Manages transactions including the pending pool.

MethodDescription
getByHash(hash)Retrieve a confirmed transaction
addToPending(tx)Add a transaction to the pending pool
getPending(limit)Get pending transactions (ordered by received time)
removePending(hashes)Remove transactions from the pending pool after confirmation
pendingCount()Return the number of pending transactions
getNextNonce(sender)Get the next nonce for a sender
updateNonce(sender, nonce)Update the last-used nonce for a sender

State Root Computation

The state root is a SHA-256 hash of the entire world_state table, providing a deterministic fingerprint of the ledger state at a given block height. All nodes must compute the same state root for the same sequence of blocks.

computeStateRoot(): string {
const rows = this.db
.prepare("SELECT key, value, version FROM world_state ORDER BY key ASC")
.all();

if (rows.length === 0) {
return "0".repeat(64); // Empty state: 64 zeros
}

const stateString = rows
.map(r => `${r.key}:${r.value}:${r.version}`)
.join("|");

return sha256Hex(stateString);
}

The computation works as follows:

  1. Read all rows from world_state ordered by key ascending (deterministic order).
  2. If the table is empty, return a 64-character string of zeros.
  3. Concatenate each row as key:value:version, joined by |.
  4. Compute the SHA-256 hash of the concatenated string.

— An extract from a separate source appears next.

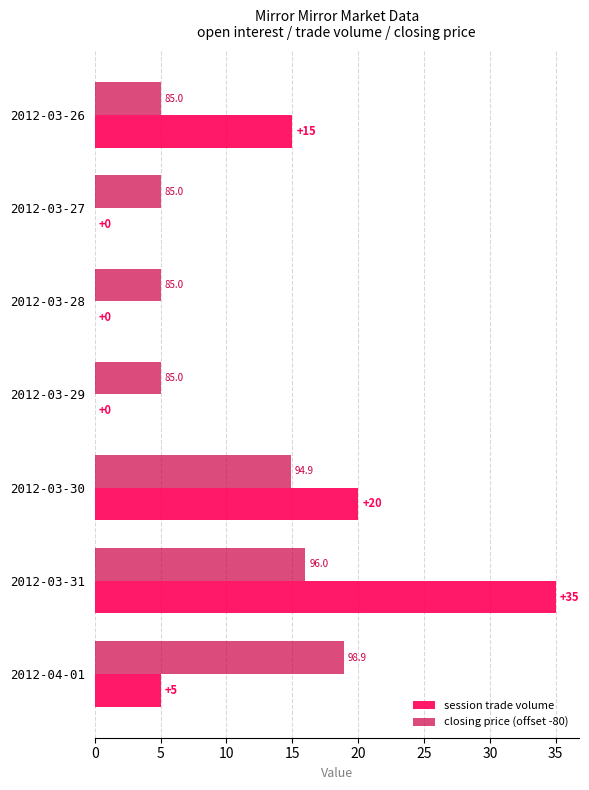

How many data points does each series have?

7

The state root is included in every block header, enabling any node to verify that its state matches the proposer's state after applying the same transactions.

SQL Queries

One of MiniLedger's distinguishing features is the ability to run SQL queries directly against the world state. The StateStore.query() method accepts a SQL string and parameters:

query(sql: string, params: unknown[] = []): Record<string, unknown>[] {
const trimmed = sql.trim().toUpperCase();
if (!trimmed.startsWith("SELECT")) {
throw new Error("Only SELECT queries are allowed");
}
return this.db.prepare(sql).all(...params);
}

Safety: Only SELECT queries are permitted. Any attempt to run INSERT, UPDATE, DELETE, or DROP will be rejected.

Example Queries

-- Get all state keys matching a prefix
SELECT key, value FROM world_state WHERE key LIKE 'product:%'

-- Find recently updated entries
SELECT key, value, updated_at
FROM world_state
WHERE updated_at > ?
ORDER BY updated_at DESC

-- Count entries by block height
SELECT block_height, COUNT(*) as count
FROM world_state
GROUP BY block_height
ORDER BY block_height DESC

-- Cross-table query: find all transactions for a specific block
SELECT t.hash, t.type, t.sender, t.timestamp
FROM transactions t
WHERE t.block_height = ?
ORDER BY t.position

Via the REST API:

curl -X POST http://localhost:3000/api/query \
-H "Content-Type: application/json" \
-d '{"sql": "SELECT * FROM world_state WHERE key LIKE ?", "params": ["balance:%"]}'

Atomic Block Application

Block application uses SQLite's transaction support to ensure atomicity. If any transaction within a block fails to apply, the entire block is rolled back:

this.db.raw().transaction(() => {
for (const tx of block.transactions) {
this.applyTransaction(tx, block.height);
}
this.chain.appendBlock(block);
this.blockStore.insert(block);
this.txStore.removePending(block.transactions.map(tx => tx.hash));
for (const tx of block.transactions) {
this.txStore.updateNonce(tx.sender, tx.nonce);
}
})();

The better-sqlite3 transaction() method wraps the callback in BEGIN IMMEDIATE ... COMMIT, with automatic ROLLBACK on any thrown error. This guarantees that the database is never in an inconsistent state.

Data Directory Layout

All node data is stored in a single directory (configurable via dataDir):

data/
ledger.db # Main SQLite database
ledger.db-wal # WAL file (auto-managed by SQLite)
ledger.db-shm # Shared memory file (auto-managed by SQLite)
keystore.json # Encrypted Ed25519 keypair

Performance Characteristics

OperationComplexityNotes
Block insertO(T)T = number of transactions in the block
State getO(log N)SQLite B-tree index lookup
State setO(log N)UPSERT with version increment
State rootO(N)Full table scan, ordered by key
SQL queryVariesDepends on query complexity and indexes
Pending poolO(1) amortizedHash-indexed pool

For most workloads, MiniLedger can process hundreds of transactions per second on a single machine. The state root computation is the most expensive operation per block and scales linearly with the number of state entries.